Methods: : Using the mouse neural retina as a model: Transmission electron microscopy (immunogold), protein interaction tests (Y2H, GST-Pulldown, Co-IP), electrophoretic mobility shifts assays (EMSA), ChIP-on-ChIP using Affymetrix tiling arrays, Quantitative-ChIP (Q-ChIP), and Taqman gene expression assays.

Results: : TEM revealed that FIZ1 is a nuclear protein in mature retinal neurons, including photoreceptors. Native FIZ1 and CRX were co-precipitated from retinal nuclear extracts and FIZ1 can bind directly to CRX, in addition to NRL. EMSA of NRL- and CRX-binding elements, with retinal nuclear protein extracts, were altered by antibody to FIZ1. ChIP-on-ChiP, Q-ChIP, and Taqman gene expression assays revealed that FIZ1 targets include numerous photoreceptor and neuronal genes whose expression rises during maturation of the neural retina, including: Rho, Pde6b, Arrestin, Rs1.

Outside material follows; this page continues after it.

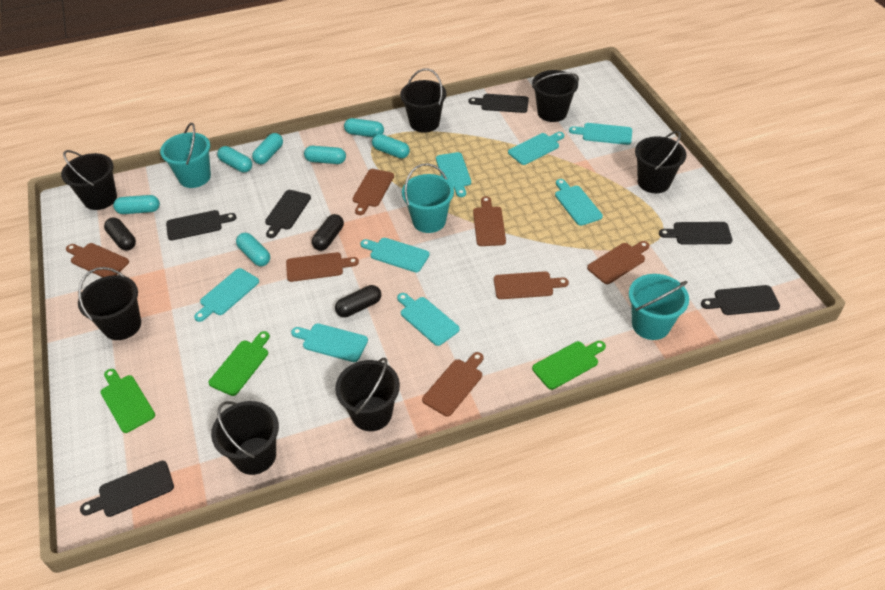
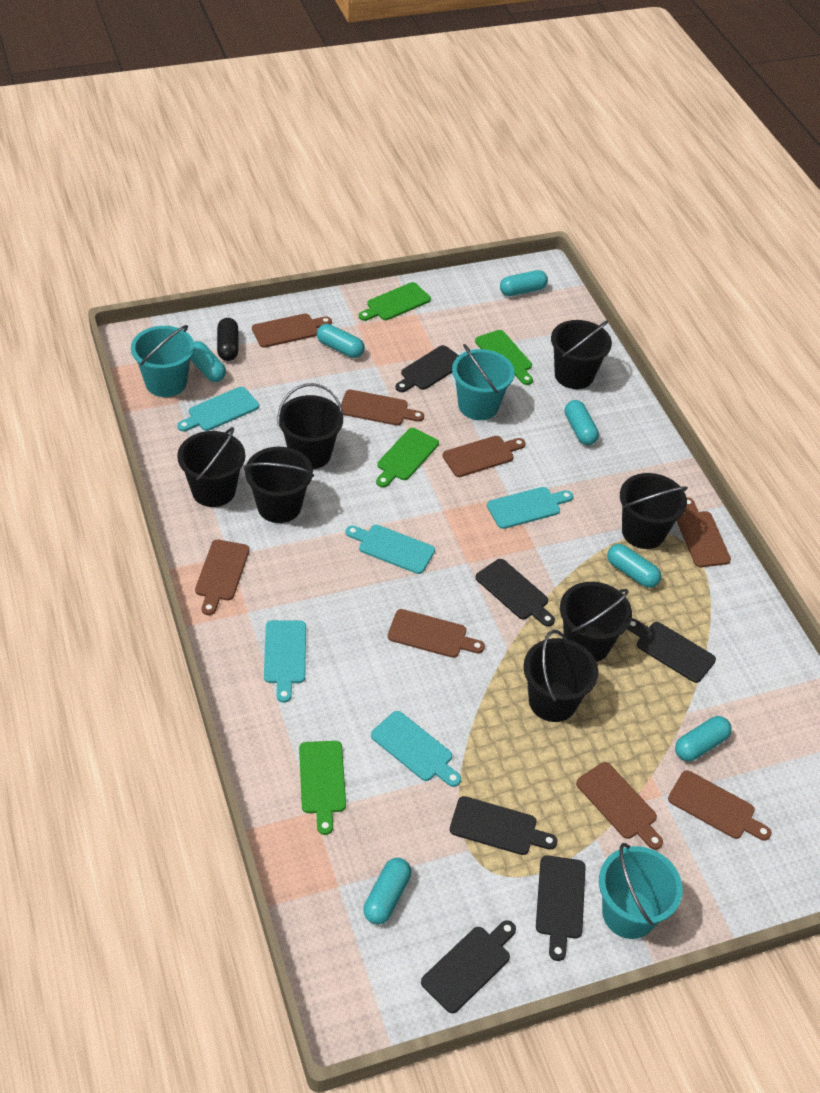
black capsule: [104,218,136,251] [312,214,344,251] [335,285,381,317] = 3 -> [217,318,238,361] = 1
brown cutting board: [66,243,129,277] [286,252,359,282] [353,169,394,215] [422,352,483,416] [473,196,506,246] [494,271,569,299] [587,241,649,284] = 7 -> [195,540,250,615] [252,313,332,348] [341,390,424,426] [388,609,485,658] [443,436,525,477] [576,762,663,850] [668,770,772,841] [676,497,731,567] = 8
green cutting board: [100,369,155,433] [208,331,270,396] [532,341,606,390] = 3 -> [299,741,346,835] [359,282,431,321] [376,428,439,487] [475,330,533,385] = 4
turquoise cutting board: [194,268,259,322] [291,323,368,362] [360,238,430,272] [397,293,460,346] [436,152,471,197] [508,132,564,165] [555,179,603,226] [569,123,632,145] = 8 -> [177,387,259,431] [264,620,306,703] [346,525,435,574] [371,711,461,787] [487,487,573,529] = 5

Conclusions: : This first use of ChIP-on-Chip tiling arrays, with neural retinal tissue, revealed that FIZ1 is part of the protein complex on the promoters of many photoreceptor and neuronal genes that are expressed during maturation of retinal neurons. Focusing on specific genes as a maturation markers, such as Rho, Q-ChIP analysis found that increased binding of FIZ1 corresponds to increased binding of actively transcribing RNA Polymerase-II.